The Document-Blob Model

Update September 22, 2008: I have abandoned this model. I’m still using Hadoop, but with a much simpler data model. I’ll post about it at some point.

Gosh darn, it’s hard to get this right. In my most recent work on AltLaw, I’ve been building an infrastructure for doing all my back-end data processing using Hadoop and Thrift.

I’ve described this before, but here’s a summary of my situation:

  1. I have a few million files, ~15 GB total.
  2. Many files represent the same logical entity, sometimes in different formats or from different sources.
  3. Every file needs 5-10 steps of clean-up, data extraction, and format conversion.
  4. The files come from ~15 different sources, each requiring different processing.
  5. I get 20-50 new files daily.

I want to be able to process all this efficiently, but I also want to be able to change my mind. I can never say, “I’ve run this process on this batch of files, so I never need to do it again.” I might improve the code, or I might find that I need to go back to the original files to get some other kind of data.

Hadoop was the obvious choice for efficiency. Thrift is a good, compact data format that’s easier to use than Hadoop’s native data structures. The only question is, what’s the schema? Or, more simply, what do I want to store?

I’ve come up with what, for want of a better term, I call the Document-Blob Model.

I start with a collection of Documents. Each Document represents a single, logical entity, like a court case or a section of statute. A Document contains an integer identifier and an array of Blobs, nothing more.

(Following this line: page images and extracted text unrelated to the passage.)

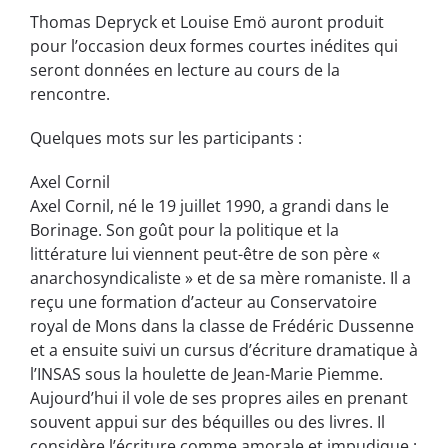
Thomas Depryck et Louise Emö auront produit
pour l’occasion deux formes courtes inédites qui
seront données en lecture au cours de la
rencontre.
Quelques mots sur les participants :
Axel Cornil
Axel Cornil, né le 19 juillet 1990, a grandi dans le
Borinage. Son goût pour la politique et la
littérature lui viennent peut-être de son père «
anarchosyndicaliste » et de sa mère romaniste. Il a
reçu une formation d’acteur au Conservatoire
royal de Mons dans la classe de Frédéric Dussenne
et a ensuite suivi un cursus d’écriture dramatique à
l’INSAS sous la houlette de Jean-Marie Piemme.
Aujourd’hui il vole de ses propres ailes en prenant
souvent appui sur des béquilles ou des livres. Il
considère l’écriture comme amorale et impudique ;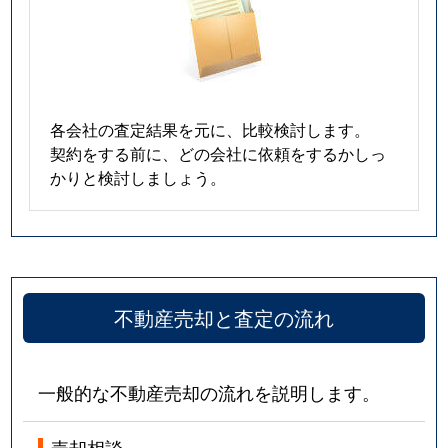
各会社の査定結果を元に、比較検討します。
契約をする前に、どの会社に依頼をするかしっ
かりと検討しましょう。
不動産売却と査定の流れ
一般的な不動産売却の流れを説明します。
売却相談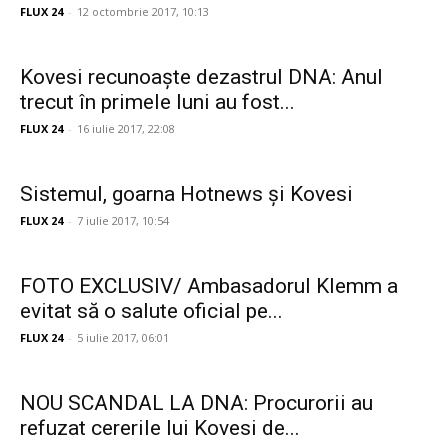
FLUX 24
-
12 octombrie 2017, 10:13
Kovesi recunoaște dezastrul DNA: Anul
trecut în primele luni au fost...
FLUX 24
-
16 iulie 2017, 22:08
Sistemul, goarna Hotnews și Kovesi
FLUX 24
-
7 iulie 2017, 10:54
FOTO EXCLUSIV/ Ambasadorul Klemm a
evitat să o salute oficial pe...
FLUX 24
-
5 iulie 2017, 06:01
NOU SCANDAL LA DNA: Procurorii au
refuzat cererile lui Kovesi de...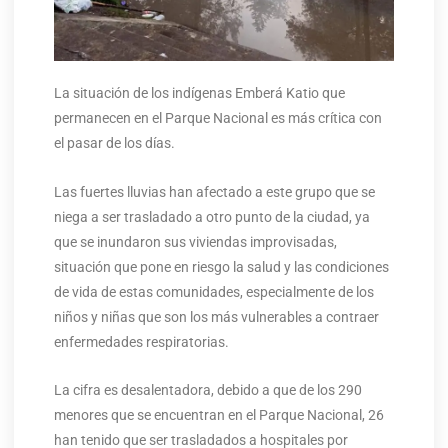
La situación de los indígenas Emberá Katio que
permanecen en el Parque Nacional es más crítica con
el pasar de los días.
Las fuertes lluvias han afectado a este grupo que se
niega a ser trasladado a otro punto de la ciudad, ya
que se inundaron sus viviendas improvisadas,
situación que pone en riesgo la salud y las condiciones
de vida de estas comunidades, especialmente de los
niños y niñas que son los más vulnerables a contraer
enfermedades respiratorias.
La cifra es desalentadora, debido a que de los 290
menores que se encuentran en el Parque Nacional, 26
han tenido que ser trasladados a hospitales por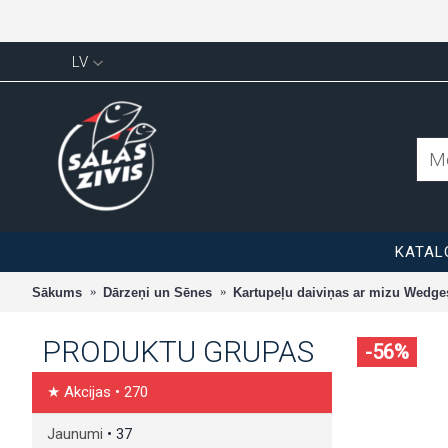
LV
KATAL
Sākums
Dārzeņi un Sēnes
Kartupeļu daiviņas ar mizu Wedges
PRODUKTU GRUPAS
-56%
★ Akcijas
• 270
Jaunumi
• 37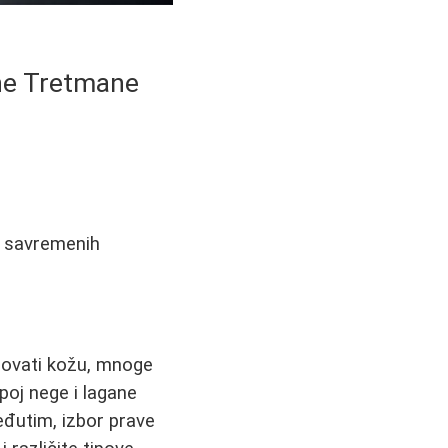
ene Tretmane
ed savremenih
egovati kožu, mnoge
poj nege i lagane
Međutim, izbor prave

What is a Blob? Good question. It’s data, any data. It may represent a normal file, in which case it stores the content of that file and some metadata like the MIME type. It may also represent a data structure. Because unused fields do not occupy any space in Thrift’s binary format, the Blob type can have fields for every structure I might want to use now or in the future. In effect, a Blob is a polymorphic type that can become any other type.

So how do I know which type it is? By where it came from. Each Blob is tagged with the name of its “provider”. For files downloaded in bulk, the provider is the web site or service where I got them. For generated files, the creator is a class or script, with a version number.

So I have a few hundred thousand Documents, each containing several Blobs. I represent each conversion/extraction/processing step as its own Java class. All those classes implement the same, simple interface: take one Blob as input and return another Blob as output.

Helper functions allow me to say things like, “Take this Document, find the Blob that was generated by class X. Run class Y on that Blob, and append result to the original Document.” In this way, I can stack multiple processing steps into a single Hadoop job, but retain the option of reusing or rearranging those steps later on.

Will this work? I have no idea. I just came up with it last week. Today I successfully ran a 5-step job on ~700,000 documents from the public.resource.org federal case corpus. It took about an hour on a 10-node Hadoop/EC2 cluster.

The real test will come when I apply this model to the much messier collection of files we downloaded directly from the federal courts.

3 Replies to “The Document-Blob Model”

  1. Stuart, interested to know what altlaw does for the query engine and what the plan is for the query engine in this entry. Any plans for xquery either? Thanks.

  2. Phil,
    All search queries in AltLaw are handled by Solr/Lucene, and that’s not likely to change any time soon. XQuery would be of little benefit, since the data are mostly unstructured text.